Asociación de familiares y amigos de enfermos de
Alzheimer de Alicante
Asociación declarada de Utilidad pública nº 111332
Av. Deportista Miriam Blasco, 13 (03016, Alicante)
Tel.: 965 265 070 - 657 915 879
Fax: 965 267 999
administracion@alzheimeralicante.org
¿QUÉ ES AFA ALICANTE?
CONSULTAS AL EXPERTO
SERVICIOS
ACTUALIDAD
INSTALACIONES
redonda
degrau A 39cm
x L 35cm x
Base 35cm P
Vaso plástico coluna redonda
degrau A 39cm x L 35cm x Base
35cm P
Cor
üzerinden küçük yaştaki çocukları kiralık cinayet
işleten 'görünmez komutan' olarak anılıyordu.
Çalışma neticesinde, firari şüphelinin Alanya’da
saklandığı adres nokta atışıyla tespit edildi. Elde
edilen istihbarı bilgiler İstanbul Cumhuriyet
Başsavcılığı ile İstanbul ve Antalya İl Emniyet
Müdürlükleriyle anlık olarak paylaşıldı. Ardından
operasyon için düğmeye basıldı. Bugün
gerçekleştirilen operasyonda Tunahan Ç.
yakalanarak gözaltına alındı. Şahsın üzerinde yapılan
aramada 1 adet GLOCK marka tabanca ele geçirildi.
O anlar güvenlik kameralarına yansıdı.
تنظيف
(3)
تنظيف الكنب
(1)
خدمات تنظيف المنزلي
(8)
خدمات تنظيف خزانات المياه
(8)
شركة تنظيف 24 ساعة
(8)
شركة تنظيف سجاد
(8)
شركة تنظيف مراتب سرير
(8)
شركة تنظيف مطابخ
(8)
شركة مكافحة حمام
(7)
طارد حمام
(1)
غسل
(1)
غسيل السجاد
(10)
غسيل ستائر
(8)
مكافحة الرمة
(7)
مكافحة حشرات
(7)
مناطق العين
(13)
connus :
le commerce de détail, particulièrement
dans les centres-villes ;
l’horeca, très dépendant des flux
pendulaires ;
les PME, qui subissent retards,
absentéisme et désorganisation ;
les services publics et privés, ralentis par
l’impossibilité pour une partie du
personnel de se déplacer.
• • • • • • •
### [Problem]
Copy the whole of the data above exactly.

### [Answer to this task]
Asociación de familiares y amigos de enfermos de
Alzheimer de Alicante
Asociación declarada de Utilidad pública nº 111332
Av. Deportista Miriam Blasco, 13 (03016, Alicante)
Tel.: 965 265 070 - 657 915 879
Fax: 965 267 999
administracion@alzheimeralicante.org
¿QUÉ ES AFA ALICANTE?
CONSULTAS AL EXPERTO
SERVICIOS
ACTUALIDAD
INSTALACIONES
redonda
degrau A 39cm
x L 35cm x
Base 35cm P
Vaso plástico coluna redonda
degrau A 39cm x L 35cm x Base
35cm P
Cor
üzerinden küçük yaştaki çocukları kiralık cinayet
işleten 'görünmez komutan' olarak anılıyordu.
Çalışma neticesinde, firari şüphelinin Alanya’da
saklandığı adres nokta atışıyla tespit edildi. Elde
edilen istihbarı bilgiler İstanbul Cumhuriyet
Başsavcılığı ile İstanbul ve Antalya İl Emniyet
Müdürlükleriyle anlık olarak paylaşıldı. Ardından
operasyon için düğmeye basıldı. Bugün
gerçekleştirilen operasyonda Tunahan Ç.
yakalanarak gözaltına alındı. Şahsın üzerinde yapılan
aramada 1 adet GLOCK marka tabanca ele geçirildi.
O anlar güvenlik kameralarına yansıdı.
تنظيف
(3)
تنظيف الكنب
(1)
خدمات تنظيف المنزلي
(8)
خدمات تنظيف خزانات المياه
(8)
شركة تنظيف 24 ساعة
(8)
شركة تنظيف سجاد
(8)
شركة تنظيف مراتب سرير
(8)
شركة تنظيف مطابخ
(8)
شركة مكافحة حمام
(7)
طارد حمام
(1)
غسل
(1)
غسيل السجاد
(10)
غسيل ستائر
(8)
مكافحة الرمة
(7)
مكافحة حشرات
(7)
مناطق العين
(13)
connus :
le commerce de détail, particulièrement
dans les centres-villes ;
l’horeca, très dépendant des flux
pendulaires ;
les PME, qui subissent retards,
absentéisme et désorganisation ;
les services publics et privés, ralentis par
l’impossibilité pour une partie du
personnel de se déplacer.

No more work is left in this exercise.